After one year in office, Biden is loaded with character flaws. He is weak, a poor communicator, an old man who stumbles over words. Instead of standing up to Putin, he stupidly asserts the Russians will invade Ukraine. Though not his fault, he gets the blame for the ongoing COVID spread, the lack of available, convenient testing, and the pandemic-caused inflation.
Ask the average “man (and woman) on the street” and they are disturbed by his poorly planned pull-out of U.S. troops from Afghanistan and the masses pushing at the southern border. At the very best, they’ll say Biden is a “good man,” but he just “isn’t up to the task.”
And that’s why Biden is underwater with independent voters and why affiliated voters cite more alliance to the GOP (45%) compared to the Democrats (42%). It’s why Biden has the lowest poll numbers of any recent president in his first year (40%).
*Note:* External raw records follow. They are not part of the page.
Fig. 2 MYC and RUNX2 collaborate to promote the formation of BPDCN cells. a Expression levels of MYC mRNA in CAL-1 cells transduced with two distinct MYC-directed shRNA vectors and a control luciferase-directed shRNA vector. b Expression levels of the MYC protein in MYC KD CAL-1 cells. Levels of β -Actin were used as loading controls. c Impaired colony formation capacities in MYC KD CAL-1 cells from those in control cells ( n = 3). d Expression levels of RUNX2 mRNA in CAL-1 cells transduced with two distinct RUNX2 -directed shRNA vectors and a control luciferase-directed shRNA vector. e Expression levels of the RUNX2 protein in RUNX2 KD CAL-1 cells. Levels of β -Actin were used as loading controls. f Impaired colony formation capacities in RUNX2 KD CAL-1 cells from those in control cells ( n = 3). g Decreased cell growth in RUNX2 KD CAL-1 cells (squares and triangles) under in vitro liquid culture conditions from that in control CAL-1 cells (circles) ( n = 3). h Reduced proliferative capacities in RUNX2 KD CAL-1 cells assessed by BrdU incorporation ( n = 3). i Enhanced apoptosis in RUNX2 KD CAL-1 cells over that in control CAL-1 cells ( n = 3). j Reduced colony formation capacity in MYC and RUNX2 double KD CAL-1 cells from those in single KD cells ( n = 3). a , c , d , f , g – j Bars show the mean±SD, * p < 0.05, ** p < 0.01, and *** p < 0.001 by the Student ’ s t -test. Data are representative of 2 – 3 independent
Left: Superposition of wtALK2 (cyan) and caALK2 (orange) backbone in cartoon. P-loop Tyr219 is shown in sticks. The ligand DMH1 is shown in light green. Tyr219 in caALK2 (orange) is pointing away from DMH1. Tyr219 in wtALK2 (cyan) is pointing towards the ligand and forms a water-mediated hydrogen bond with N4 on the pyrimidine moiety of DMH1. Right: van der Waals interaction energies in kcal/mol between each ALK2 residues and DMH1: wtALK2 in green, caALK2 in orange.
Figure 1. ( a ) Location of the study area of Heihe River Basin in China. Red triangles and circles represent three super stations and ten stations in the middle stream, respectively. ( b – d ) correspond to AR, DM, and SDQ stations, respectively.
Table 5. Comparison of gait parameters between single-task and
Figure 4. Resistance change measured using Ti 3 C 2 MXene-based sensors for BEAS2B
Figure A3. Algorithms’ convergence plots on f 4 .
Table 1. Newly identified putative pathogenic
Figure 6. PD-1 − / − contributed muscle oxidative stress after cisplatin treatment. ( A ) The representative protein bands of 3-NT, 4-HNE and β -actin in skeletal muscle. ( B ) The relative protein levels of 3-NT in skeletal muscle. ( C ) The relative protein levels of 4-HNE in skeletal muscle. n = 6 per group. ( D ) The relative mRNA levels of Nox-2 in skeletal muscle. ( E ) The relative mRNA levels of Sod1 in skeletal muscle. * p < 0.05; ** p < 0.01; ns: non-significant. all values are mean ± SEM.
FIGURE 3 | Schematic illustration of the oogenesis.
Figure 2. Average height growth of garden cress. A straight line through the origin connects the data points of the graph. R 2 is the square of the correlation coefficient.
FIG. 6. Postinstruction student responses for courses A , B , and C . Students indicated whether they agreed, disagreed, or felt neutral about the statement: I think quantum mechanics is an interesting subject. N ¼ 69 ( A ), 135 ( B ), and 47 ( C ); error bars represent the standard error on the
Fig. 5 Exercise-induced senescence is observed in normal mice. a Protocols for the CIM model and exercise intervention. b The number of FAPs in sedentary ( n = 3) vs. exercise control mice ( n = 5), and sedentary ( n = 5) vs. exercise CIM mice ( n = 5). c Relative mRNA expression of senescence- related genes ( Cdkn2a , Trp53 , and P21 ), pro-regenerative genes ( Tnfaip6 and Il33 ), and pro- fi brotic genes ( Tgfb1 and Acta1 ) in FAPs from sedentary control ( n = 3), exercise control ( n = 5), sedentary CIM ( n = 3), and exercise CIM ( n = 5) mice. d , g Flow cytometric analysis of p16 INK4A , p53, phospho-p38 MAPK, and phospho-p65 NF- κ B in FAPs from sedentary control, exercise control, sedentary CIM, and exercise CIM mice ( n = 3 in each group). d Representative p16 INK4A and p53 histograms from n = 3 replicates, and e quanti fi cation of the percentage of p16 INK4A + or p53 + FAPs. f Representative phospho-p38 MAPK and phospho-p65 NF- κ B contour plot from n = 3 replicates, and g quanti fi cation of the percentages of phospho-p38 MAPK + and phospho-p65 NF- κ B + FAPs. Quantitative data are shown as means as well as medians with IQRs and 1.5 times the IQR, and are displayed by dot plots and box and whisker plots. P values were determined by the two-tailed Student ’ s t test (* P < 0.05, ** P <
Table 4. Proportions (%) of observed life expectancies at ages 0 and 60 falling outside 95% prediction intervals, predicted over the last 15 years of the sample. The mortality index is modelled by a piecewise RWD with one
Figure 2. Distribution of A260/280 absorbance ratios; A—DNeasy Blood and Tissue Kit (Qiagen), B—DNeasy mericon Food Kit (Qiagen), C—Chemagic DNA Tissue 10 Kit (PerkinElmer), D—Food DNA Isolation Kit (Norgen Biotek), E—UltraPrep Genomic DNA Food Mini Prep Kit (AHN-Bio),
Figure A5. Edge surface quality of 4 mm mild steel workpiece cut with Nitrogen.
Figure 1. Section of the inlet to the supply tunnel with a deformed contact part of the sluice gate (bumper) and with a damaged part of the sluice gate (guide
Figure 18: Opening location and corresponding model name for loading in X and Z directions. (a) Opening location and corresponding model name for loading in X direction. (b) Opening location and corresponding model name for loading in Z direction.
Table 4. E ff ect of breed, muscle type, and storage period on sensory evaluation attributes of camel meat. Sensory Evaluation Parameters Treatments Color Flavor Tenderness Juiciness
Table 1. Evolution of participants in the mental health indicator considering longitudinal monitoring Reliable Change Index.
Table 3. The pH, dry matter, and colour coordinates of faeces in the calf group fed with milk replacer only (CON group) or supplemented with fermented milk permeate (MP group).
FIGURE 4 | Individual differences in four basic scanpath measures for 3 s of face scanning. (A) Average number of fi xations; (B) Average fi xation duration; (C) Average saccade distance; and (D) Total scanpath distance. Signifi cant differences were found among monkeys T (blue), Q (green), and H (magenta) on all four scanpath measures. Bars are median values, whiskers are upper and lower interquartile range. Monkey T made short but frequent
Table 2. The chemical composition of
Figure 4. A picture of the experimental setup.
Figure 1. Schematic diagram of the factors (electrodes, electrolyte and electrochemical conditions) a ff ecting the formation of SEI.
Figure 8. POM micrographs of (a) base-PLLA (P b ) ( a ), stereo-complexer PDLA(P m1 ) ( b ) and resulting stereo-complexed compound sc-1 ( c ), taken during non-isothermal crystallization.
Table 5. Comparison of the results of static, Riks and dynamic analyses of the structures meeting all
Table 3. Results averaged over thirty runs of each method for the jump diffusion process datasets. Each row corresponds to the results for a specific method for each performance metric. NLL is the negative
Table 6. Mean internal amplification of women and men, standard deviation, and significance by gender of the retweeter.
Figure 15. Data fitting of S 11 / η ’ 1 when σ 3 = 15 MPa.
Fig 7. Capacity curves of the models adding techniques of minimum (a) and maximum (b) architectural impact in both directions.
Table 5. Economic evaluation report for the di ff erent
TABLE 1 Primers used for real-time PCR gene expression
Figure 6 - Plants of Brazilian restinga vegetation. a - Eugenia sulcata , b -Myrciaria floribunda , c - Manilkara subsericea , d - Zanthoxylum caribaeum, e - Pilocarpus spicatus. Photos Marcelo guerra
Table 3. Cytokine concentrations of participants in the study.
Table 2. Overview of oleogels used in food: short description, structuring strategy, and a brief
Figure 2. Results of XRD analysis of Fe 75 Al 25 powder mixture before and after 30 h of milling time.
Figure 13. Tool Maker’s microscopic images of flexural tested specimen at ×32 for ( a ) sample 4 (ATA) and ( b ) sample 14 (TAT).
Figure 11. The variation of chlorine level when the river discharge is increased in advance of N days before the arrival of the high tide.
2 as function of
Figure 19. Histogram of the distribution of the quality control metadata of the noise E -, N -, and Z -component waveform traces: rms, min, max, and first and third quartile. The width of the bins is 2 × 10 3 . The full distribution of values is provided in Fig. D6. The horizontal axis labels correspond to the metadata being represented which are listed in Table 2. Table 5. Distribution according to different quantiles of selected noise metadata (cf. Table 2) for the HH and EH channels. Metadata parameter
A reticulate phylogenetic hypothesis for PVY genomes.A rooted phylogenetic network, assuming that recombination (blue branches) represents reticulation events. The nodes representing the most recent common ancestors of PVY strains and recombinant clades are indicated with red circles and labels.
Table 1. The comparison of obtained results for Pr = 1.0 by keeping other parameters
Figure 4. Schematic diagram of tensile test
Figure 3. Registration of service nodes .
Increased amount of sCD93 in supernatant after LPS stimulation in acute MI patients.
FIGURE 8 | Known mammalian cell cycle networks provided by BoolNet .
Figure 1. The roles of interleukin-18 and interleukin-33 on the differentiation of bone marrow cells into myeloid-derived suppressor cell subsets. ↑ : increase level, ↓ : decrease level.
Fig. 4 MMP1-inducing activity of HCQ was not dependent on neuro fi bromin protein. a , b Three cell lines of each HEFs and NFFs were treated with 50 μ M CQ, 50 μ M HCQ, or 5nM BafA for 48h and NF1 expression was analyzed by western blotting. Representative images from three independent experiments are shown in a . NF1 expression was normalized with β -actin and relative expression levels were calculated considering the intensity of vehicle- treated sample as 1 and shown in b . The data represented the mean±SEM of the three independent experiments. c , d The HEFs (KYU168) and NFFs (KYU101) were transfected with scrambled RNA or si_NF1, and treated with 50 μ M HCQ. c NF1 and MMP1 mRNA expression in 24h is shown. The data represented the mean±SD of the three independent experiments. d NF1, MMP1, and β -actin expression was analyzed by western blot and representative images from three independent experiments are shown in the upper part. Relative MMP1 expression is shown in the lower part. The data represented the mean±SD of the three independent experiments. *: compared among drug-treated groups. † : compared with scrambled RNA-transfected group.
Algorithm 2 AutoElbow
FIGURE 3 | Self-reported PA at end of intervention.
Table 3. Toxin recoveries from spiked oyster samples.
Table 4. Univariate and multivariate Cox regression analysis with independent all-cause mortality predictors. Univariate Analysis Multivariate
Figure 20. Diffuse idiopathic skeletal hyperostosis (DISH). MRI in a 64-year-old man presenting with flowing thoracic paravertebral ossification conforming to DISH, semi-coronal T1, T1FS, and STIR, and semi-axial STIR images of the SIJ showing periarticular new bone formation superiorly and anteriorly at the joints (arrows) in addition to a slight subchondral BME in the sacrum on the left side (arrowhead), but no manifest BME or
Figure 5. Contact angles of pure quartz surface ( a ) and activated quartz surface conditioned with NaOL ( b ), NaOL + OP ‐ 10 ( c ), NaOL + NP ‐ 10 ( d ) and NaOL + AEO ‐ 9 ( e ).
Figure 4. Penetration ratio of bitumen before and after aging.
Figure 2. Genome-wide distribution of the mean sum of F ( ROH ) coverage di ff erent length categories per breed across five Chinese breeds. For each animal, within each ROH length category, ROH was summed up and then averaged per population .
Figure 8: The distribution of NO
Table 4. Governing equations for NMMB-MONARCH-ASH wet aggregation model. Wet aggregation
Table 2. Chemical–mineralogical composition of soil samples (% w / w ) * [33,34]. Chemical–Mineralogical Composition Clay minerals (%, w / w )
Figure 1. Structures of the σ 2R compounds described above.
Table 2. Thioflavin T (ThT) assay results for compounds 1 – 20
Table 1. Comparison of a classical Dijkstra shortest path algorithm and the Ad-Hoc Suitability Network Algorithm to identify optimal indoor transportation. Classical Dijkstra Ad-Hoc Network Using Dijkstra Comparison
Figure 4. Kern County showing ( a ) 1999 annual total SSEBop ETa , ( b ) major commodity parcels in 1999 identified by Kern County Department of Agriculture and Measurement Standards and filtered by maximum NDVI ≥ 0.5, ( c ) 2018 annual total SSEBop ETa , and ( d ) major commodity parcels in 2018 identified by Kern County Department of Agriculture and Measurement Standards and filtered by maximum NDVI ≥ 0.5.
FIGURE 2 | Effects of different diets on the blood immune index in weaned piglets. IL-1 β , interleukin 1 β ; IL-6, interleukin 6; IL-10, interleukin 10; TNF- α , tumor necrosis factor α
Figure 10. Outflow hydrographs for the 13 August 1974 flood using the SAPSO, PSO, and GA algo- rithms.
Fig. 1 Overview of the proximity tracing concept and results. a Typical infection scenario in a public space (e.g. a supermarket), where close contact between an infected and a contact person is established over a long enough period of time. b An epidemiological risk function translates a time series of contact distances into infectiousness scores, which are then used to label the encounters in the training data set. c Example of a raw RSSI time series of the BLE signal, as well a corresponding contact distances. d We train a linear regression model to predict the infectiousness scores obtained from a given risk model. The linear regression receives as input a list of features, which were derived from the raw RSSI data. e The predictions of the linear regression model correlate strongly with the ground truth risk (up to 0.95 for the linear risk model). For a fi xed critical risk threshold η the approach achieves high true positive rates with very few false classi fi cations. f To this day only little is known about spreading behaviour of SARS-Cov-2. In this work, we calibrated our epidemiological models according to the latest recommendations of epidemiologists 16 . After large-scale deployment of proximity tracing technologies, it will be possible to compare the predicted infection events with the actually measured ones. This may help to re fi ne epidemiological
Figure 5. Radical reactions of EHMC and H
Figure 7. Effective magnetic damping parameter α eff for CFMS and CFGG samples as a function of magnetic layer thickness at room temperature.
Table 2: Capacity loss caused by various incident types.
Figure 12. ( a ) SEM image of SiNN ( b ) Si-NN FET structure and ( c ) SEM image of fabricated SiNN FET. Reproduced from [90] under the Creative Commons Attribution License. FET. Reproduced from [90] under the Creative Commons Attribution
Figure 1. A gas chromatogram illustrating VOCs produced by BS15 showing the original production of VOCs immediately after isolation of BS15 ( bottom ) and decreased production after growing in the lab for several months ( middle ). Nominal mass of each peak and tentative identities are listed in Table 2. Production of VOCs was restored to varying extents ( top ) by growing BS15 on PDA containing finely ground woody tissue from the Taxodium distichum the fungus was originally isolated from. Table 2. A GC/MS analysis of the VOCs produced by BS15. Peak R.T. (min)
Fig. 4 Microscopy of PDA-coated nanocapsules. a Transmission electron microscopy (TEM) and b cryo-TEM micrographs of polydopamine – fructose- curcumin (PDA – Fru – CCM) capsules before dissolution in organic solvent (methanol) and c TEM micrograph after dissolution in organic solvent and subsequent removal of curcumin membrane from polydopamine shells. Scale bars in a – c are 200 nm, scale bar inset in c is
It’s also why I doubt he can win reelection. Gas prices will probably come down and the impact of the virus will weaken over time, but he’ll still be saddled with the Afghanistan debacle, the bad look at the border, and his age-related inability to connect verbally with the American people.
If the Democrats have any chance of winning in 2024, they should prepare now for a younger, dynamic candidate not tied to the liberal progressive wing but who can explain a limited role of government in helping families. That candidate is someone you probably haven’t heard anything about. Few had heard of Bill Clinton (1993) or Barack Obama (2007) either, but they came across as eager fresh-faces.
Yes, polls can change, but deep-seated public perception has a longer life.